The stock for the school and the match was provided by McCloy Rodeo Company, Jim Kinney, Frontier Rodeo, and Robert Etbauer. A big thank you is owed to the stock contractors as well as several others that had a hand in making this year’s school a success. A few of those people are Dr. Peter Camfield, John Sircy, Garrett McCargish, Farmer’s Elevator, Texhoma Wheatgrower’s, Hooker Equity, Tom and Phyllis Stephens, Murry Beasley, Arnold Beck, Don Rhoton and everyone that volunteered. The concessions were provided by R & R Catering of Pampa, Texas.
Three awards were also given at the conclusion of Sunday’s event. Shade Etbauer was the recipient of the Doc Gardner Memorial award, Clay Elliott received the Deke Latham Memorial Award, and Shelbie Weeder received the Shorty McCloy Memorial Award.

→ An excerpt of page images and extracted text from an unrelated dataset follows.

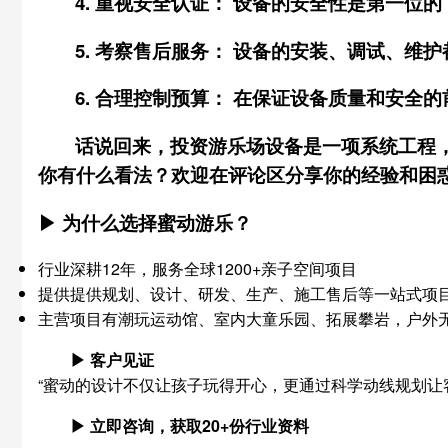
4.
重视安全认证：
设备的安全性是第一位的
5.
考察售后服务：
设备的安装、调试、维护
6.
合理控制预算：
在保证设备质量和安全的
话说回来，投资游乐场设备是一项系统工程
你有什么看法？欢迎在评论区分享你的经验和困
▶ 为什么选择蜜动游乐？
行业深耕12年，服务全球1200+亲子空间项目
提供提供规划、设计、研发、生产、施工售后等一站式项
主营项目有潮玩运动馆、室内大童乐园、拓展攀岩，户外
▶ 客户见证
“蜜动的设计不仅让孩子玩得开心，更通过科学动线规划让
▶ 立即咨询，获取20+份行业资料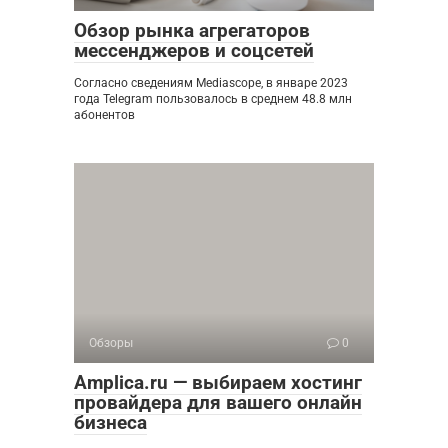
Обзор рынка агрегаторов
мессенджеров и соцсетей
Согласно сведениям Mediascope, в январе 2023
года Telegram пользовалось в среднем 48.8 млн
абонентов
Обзоры
0
Amplica.ru — выбираем хостинг
провайдера для вашего онлайн
бизнеса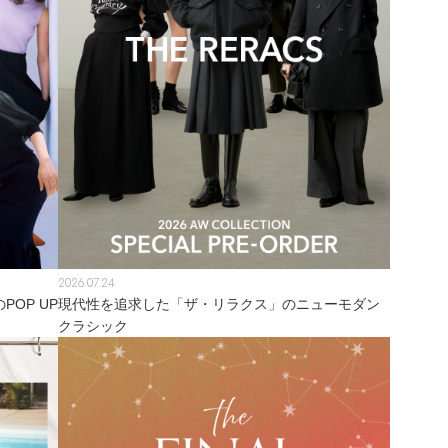
2026.07.24
OP UP
現代性を追求した「ザ・リラクス」のニューモダン
クラシック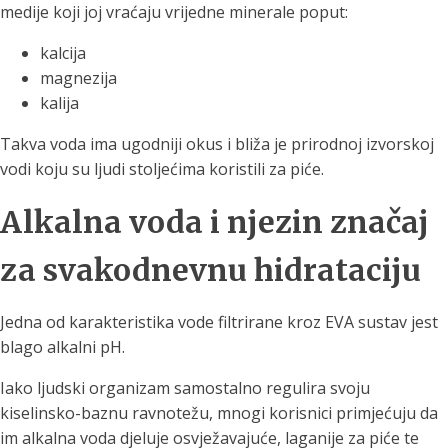
medije koji joj vraćaju vrijedne minerale poput:
kalcija
magnezija
kalija
Takva voda ima ugodniji okus i bliža je prirodnoj izvorskoj
vodi koju su ljudi stoljećima koristili za piće.
Alkalna voda i njezin značaj
za svakodnevnu hidrataciju
Jedna od karakteristika vode filtrirane kroz EVA sustav jest
blago alkalni pH.
Iako ljudski organizam samostalno regulira svoju
kiselinsko-baznu ravnotežu, mnogi korisnici primjećuju da
im alkalna voda djeluje osvježavajuće, laganije za piće te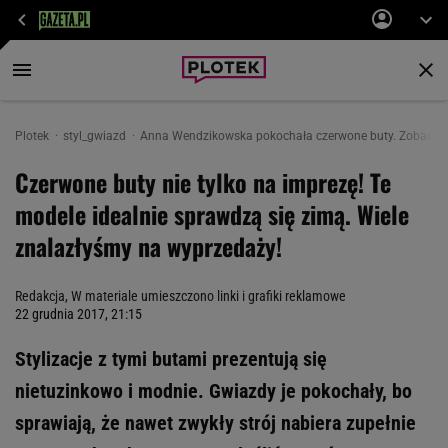
Plotek
styl_gwiazd
Anna Wendzikowska pokochała czerwone buty. Zobaczcie 
Czerwone buty nie tylko na imprezę! Te
modele idealnie sprawdzą się zimą. Wiele
znalazłyśmy na wyprzedaży!
Redakcja, W materiale umieszczono linki i grafiki reklamowe
22 grudnia 2017, 21:15
Stylizacje z tymi butami prezentują się
nietuzinkowo i modnie. Gwiazdy je pokochały, bo
sprawiają, że nawet zwykły strój nabiera zupełnie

To continue with awards, the year-end jackpot winners were honored as well. The winners are as follows: Wesley Cole-Bareback Riding; Shade Etbauer – Calf Tying; Josh Frost – Tie-Down Roping; Terra Micek – Breakaway; Clay Elliott – Saddle Bronc Riding; Shade Etbauer – Steer Wrestling; Mardee Sierks – Goat Ground Tying; Mercedes Trenary – Goat Tying; Randi Buchanan- Barrel Racing; and Tyler Hessman – Bull Riding. The team roping year-end bonus consisted of an added money jackpot. Several ropers walked away with extra money in their pockets.
As the students leave the arena to hit the books in preparation for final exams, they would like to extend a “thank you” to the community of Texas County and all the supporters of OPSU Rodeo. The winning tradition is able to continue due to the overwhelming support of the program.